# [WHAT THE EXERCISE ASKS]
Reproduce each of the following entries line for line, with no change to any word, number, or punctuation mark.

# [RECORDS TO USE]
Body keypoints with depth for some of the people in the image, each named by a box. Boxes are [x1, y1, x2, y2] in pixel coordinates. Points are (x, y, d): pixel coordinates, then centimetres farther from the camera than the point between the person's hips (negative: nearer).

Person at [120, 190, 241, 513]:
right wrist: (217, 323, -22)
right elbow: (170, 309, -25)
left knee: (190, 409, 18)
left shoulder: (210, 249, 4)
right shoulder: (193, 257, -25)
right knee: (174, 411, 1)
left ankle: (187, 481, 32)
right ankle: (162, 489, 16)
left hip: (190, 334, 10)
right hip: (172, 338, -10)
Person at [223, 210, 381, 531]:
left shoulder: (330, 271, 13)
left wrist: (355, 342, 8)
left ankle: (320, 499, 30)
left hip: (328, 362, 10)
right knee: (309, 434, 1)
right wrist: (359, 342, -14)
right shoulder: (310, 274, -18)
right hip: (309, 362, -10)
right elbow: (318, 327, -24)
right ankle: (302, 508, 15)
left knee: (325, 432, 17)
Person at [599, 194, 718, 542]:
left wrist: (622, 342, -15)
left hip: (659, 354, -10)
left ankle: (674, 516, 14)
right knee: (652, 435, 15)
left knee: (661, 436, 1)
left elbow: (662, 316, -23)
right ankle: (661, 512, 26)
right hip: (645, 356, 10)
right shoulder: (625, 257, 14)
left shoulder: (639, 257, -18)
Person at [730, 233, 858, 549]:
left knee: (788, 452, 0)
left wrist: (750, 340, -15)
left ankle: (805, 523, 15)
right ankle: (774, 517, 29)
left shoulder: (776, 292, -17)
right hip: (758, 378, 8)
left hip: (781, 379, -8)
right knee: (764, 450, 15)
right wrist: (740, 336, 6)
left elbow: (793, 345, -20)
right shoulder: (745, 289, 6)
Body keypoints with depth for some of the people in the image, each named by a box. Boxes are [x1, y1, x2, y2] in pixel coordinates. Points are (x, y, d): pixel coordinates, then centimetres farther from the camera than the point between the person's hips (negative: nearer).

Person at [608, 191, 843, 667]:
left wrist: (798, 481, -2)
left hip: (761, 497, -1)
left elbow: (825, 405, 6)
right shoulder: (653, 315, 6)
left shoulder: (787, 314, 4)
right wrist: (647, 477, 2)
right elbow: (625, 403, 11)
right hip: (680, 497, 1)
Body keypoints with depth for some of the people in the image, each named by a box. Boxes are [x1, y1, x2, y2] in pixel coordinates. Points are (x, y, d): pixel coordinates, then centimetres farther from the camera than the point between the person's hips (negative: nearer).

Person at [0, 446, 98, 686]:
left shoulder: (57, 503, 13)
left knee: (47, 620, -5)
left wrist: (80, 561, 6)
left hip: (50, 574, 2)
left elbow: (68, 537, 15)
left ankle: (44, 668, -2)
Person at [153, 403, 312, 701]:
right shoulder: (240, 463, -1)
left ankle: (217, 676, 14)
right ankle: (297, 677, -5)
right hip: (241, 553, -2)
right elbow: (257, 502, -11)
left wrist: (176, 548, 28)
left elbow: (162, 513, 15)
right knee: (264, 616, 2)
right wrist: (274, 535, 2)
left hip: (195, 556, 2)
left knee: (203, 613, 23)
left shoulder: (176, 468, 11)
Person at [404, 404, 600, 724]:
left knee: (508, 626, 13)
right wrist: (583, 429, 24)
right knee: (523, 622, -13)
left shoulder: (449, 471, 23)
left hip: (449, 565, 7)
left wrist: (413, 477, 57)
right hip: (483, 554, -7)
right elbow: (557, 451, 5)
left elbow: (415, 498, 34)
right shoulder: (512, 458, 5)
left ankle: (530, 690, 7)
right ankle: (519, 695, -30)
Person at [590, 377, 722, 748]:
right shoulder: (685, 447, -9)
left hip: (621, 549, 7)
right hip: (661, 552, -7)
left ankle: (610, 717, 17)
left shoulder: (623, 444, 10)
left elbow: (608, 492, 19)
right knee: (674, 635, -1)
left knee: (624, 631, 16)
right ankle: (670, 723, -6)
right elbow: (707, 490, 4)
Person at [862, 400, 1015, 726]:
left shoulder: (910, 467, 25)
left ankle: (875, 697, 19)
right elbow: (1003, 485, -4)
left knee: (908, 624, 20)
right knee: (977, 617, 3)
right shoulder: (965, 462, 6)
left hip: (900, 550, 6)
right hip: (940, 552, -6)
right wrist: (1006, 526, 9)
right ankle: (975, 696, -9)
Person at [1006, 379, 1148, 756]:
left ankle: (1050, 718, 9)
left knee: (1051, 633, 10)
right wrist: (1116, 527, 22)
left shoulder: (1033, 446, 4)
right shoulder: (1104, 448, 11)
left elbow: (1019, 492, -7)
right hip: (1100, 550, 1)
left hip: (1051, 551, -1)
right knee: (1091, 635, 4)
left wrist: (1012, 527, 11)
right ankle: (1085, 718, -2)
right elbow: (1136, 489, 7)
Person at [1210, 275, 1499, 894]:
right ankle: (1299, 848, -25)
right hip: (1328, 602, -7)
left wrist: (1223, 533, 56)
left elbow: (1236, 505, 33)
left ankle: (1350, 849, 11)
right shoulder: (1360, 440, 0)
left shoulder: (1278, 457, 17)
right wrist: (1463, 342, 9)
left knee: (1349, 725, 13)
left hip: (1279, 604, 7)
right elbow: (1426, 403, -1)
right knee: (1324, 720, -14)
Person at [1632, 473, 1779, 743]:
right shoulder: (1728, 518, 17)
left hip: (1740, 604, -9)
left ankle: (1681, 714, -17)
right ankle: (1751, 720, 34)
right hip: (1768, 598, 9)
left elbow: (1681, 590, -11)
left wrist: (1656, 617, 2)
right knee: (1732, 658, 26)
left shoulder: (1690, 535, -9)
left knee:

# [WORKED SOLUTION]
Body keypoints with depth for some of the people in the image, each named by a box. Boxes are [x1, y1, x2, y2] in pixel coordinates. Points are (x, y, d): pixel coordinates, then centimetres farther from the camera than the point between the person's hips (negative: nearer).

Person at [120, 190, 241, 513]:
right wrist: (217, 323, -22)
right elbow: (170, 309, -25)
left knee: (190, 409, 18)
left shoulder: (210, 249, 4)
right shoulder: (193, 257, -25)
right knee: (174, 411, 1)
left ankle: (187, 481, 32)
right ankle: (162, 489, 16)
left hip: (190, 334, 10)
right hip: (172, 338, -10)
Person at [223, 210, 381, 531]:
left shoulder: (330, 271, 13)
left wrist: (355, 342, 8)
left ankle: (320, 499, 30)
left hip: (328, 362, 10)
right knee: (309, 434, 1)
right wrist: (359, 342, -14)
right shoulder: (310, 274, -18)
right hip: (309, 362, -10)
right elbow: (318, 327, -24)
right ankle: (302, 508, 15)
left knee: (325, 432, 17)
Person at [599, 194, 718, 542]:
left wrist: (622, 342, -15)
left hip: (659, 354, -10)
left ankle: (674, 516, 14)
right knee: (652, 435, 15)
left knee: (661, 436, 1)
left elbow: (662, 316, -23)
right ankle: (661, 512, 26)
right hip: (645, 356, 10)
right shoulder: (625, 257, 14)
left shoulder: (639, 257, -18)
Person at [730, 233, 858, 549]:
left knee: (788, 452, 0)
left wrist: (750, 340, -15)
left ankle: (805, 523, 15)
right ankle: (774, 517, 29)
left shoulder: (776, 292, -17)
right hip: (758, 378, 8)
left hip: (781, 379, -8)
right knee: (764, 450, 15)
right wrist: (740, 336, 6)
left elbow: (793, 345, -20)
right shoulder: (745, 289, 6)
Body keypoints with depth for some of the people in the image, each named by a box. Boxes are [x1, y1, x2, y2] in pixel coordinates. Points are (x, y, d): pixel coordinates, then centimetres farther from the camera than the point between the person's hips (negative: nearer).

Person at [608, 191, 843, 667]:
left wrist: (798, 481, -2)
left hip: (761, 497, -1)
left elbow: (825, 405, 6)
right shoulder: (653, 315, 6)
left shoulder: (787, 314, 4)
right wrist: (647, 477, 2)
right elbow: (625, 403, 11)
right hip: (680, 497, 1)
Body keypoints with depth for some of the people in the image, each named by a box. Boxes are [x1, y1, x2, y2] in pixel coordinates. Points are (x, y, d): pixel coordinates, then centimetres farther from the camera than the point between the person's hips (negative: nearer).

Person at [0, 446, 98, 686]:
left shoulder: (57, 503, 13)
left knee: (47, 620, -5)
left wrist: (80, 561, 6)
left hip: (50, 574, 2)
left elbow: (68, 537, 15)
left ankle: (44, 668, -2)
Person at [153, 403, 312, 701]:
right shoulder: (240, 463, -1)
left ankle: (217, 676, 14)
right ankle: (297, 677, -5)
right hip: (241, 553, -2)
right elbow: (257, 502, -11)
left wrist: (176, 548, 28)
left elbow: (162, 513, 15)
right knee: (264, 616, 2)
right wrist: (274, 535, 2)
left hip: (195, 556, 2)
left knee: (203, 613, 23)
left shoulder: (176, 468, 11)
Person at [404, 404, 600, 724]:
left knee: (508, 626, 13)
right wrist: (583, 429, 24)
right knee: (523, 622, -13)
left shoulder: (449, 471, 23)
left hip: (449, 565, 7)
left wrist: (413, 477, 57)
right hip: (483, 554, -7)
right elbow: (557, 451, 5)
left elbow: (415, 498, 34)
right shoulder: (512, 458, 5)
left ankle: (530, 690, 7)
right ankle: (519, 695, -30)
Person at [590, 377, 722, 748]:
right shoulder: (685, 447, -9)
left hip: (621, 549, 7)
right hip: (661, 552, -7)
left ankle: (610, 717, 17)
left shoulder: (623, 444, 10)
left elbow: (608, 492, 19)
right knee: (674, 635, -1)
left knee: (624, 631, 16)
right ankle: (670, 723, -6)
right elbow: (707, 490, 4)
Person at [862, 400, 1015, 726]:
left shoulder: (910, 467, 25)
left ankle: (875, 697, 19)
right elbow: (1003, 485, -4)
left knee: (908, 624, 20)
right knee: (977, 617, 3)
right shoulder: (965, 462, 6)
left hip: (900, 550, 6)
right hip: (940, 552, -6)
right wrist: (1006, 526, 9)
right ankle: (975, 696, -9)
Person at [1006, 379, 1148, 756]:
left ankle: (1050, 718, 9)
left knee: (1051, 633, 10)
right wrist: (1116, 527, 22)
left shoulder: (1033, 446, 4)
right shoulder: (1104, 448, 11)
left elbow: (1019, 492, -7)
right hip: (1100, 550, 1)
left hip: (1051, 551, -1)
right knee: (1091, 635, 4)
left wrist: (1012, 527, 11)
right ankle: (1085, 718, -2)
right elbow: (1136, 489, 7)
Person at [1210, 275, 1499, 894]:
right ankle: (1299, 848, -25)
right hip: (1328, 602, -7)
left wrist: (1223, 533, 56)
left elbow: (1236, 505, 33)
left ankle: (1350, 849, 11)
right shoulder: (1360, 440, 0)
left shoulder: (1278, 457, 17)
right wrist: (1463, 342, 9)
left knee: (1349, 725, 13)
left hip: (1279, 604, 7)
right elbow: (1426, 403, -1)
right knee: (1324, 720, -14)
Person at [1632, 473, 1779, 743]:
right shoulder: (1728, 518, 17)
left hip: (1740, 604, -9)
left ankle: (1681, 714, -17)
right ankle: (1751, 720, 34)
right hip: (1768, 598, 9)
left elbow: (1681, 590, -11)
left wrist: (1656, 617, 2)
right knee: (1732, 658, 26)
left shoulder: (1690, 535, -9)
left knee:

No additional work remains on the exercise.